WARUM WIR KEIN GEFÜHL FÜR DAS NICHTWISSEN HABEN
    Aderlasseffekt
    Ein Mann wird zum Arzt gebracht. Dieser schneidet ihm die Arterie des Unterarms auf und lässt das Blut herausspritzen – einen halben Liter. Der Mann fällt in Ohnmacht. Am nächsten Tag muss er fünf weitere Aderlässe über sich ergehen lassen. Bei den letzten drei Prozeduren will das Blut nicht mehr richtig herausschießen, also setzt der Arzt einen Glaskolben gefüllt mit heißer Luft an die Wunde. Die Luft kühlt sich ab, entwickelt ein Vakuum, und saugt das Blut aus dem Arm. Der Mann liegt nun halb tot mit sechs Schnittwunden im Bett. Jetzt setzt der Arzt Blutegel an die empfindlichsten Stellen der Wunden. Die Würmer saugen sich langsam voll. Wenn sie prall sind und vor Blut fast platzen, werden neue, hungrige Egel angesetzt. Nach drei Monaten wird der Patient entlassen – wenn er nicht gestorben ist.
    Dieses Verfahren war gang und gäbe bis weit ins 19. Jahrhundert hinein. Die Idee des Aderlasses gründet auf der »Viersäftelehre« des Körpers. Nach dieser Theorie sind alle Krankheiten auf ein Ungleichgewicht von vier Säften – gelbe Galle, schwarze Galle, Schleim und Blut – zurückzuführen. Bei Akne, Asthma, Cholera, Diabetes, Epilepsie, Pest, Hirnschlag, Tuberkulose und hundert anderen Krankheiten hat der Körper angeblich zu viel Blut – darum Aderlass. Allein in den 1830er-Jahren importierte Frankreich deshalb über 40 Millionen Blutegel. Die Viersäftelehre hat die Medizin über 2.000 Jahre lang dominiert. Kaum eine andere wissenschaftliche Theorie konnte sich so lange halten, und das, obwohl sie kompletter Humbug war. Den meisten Patienten ging es ohne Aderlass nachweislich besser – was auch den Ärzten nicht verborgen blieb.

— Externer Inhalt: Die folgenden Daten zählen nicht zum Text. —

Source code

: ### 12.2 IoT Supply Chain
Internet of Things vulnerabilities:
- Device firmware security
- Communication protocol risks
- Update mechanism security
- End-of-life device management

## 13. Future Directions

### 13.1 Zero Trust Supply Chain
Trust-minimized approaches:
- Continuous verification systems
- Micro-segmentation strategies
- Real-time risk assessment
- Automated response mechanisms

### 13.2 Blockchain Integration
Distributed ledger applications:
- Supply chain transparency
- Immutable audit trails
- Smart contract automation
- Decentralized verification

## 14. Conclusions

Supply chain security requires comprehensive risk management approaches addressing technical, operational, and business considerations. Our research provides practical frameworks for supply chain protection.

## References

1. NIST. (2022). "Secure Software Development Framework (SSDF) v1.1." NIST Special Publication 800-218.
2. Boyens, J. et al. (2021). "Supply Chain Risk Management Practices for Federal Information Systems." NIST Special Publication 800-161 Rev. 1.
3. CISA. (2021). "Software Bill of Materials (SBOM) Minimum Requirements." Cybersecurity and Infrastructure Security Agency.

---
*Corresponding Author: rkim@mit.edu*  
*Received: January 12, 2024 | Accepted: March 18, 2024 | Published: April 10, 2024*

    2.000 Jahre lang hat sich das medizinische Establishment an eine falsche Theorie geklammert – entgegen aller Evidenz. Warum? So unglaublich es klingt, aber die Viersäftelehre des Körpers ist exemplarisch für alle Theorien, die sich mit komplexen Systemen – Mensch, Börse, Kriege, Städte, Ökosysteme, Unternehmen – befassen. Wir geben eine falsche Theorie nicht auf, wenn sie sich als falsch erweist, sondern erst, wenn eine bessere in Sicht ist. Das ist alles andere als rational, aber keineswegs die Ausnahme. Nennen wir es den Aderlasseffekt .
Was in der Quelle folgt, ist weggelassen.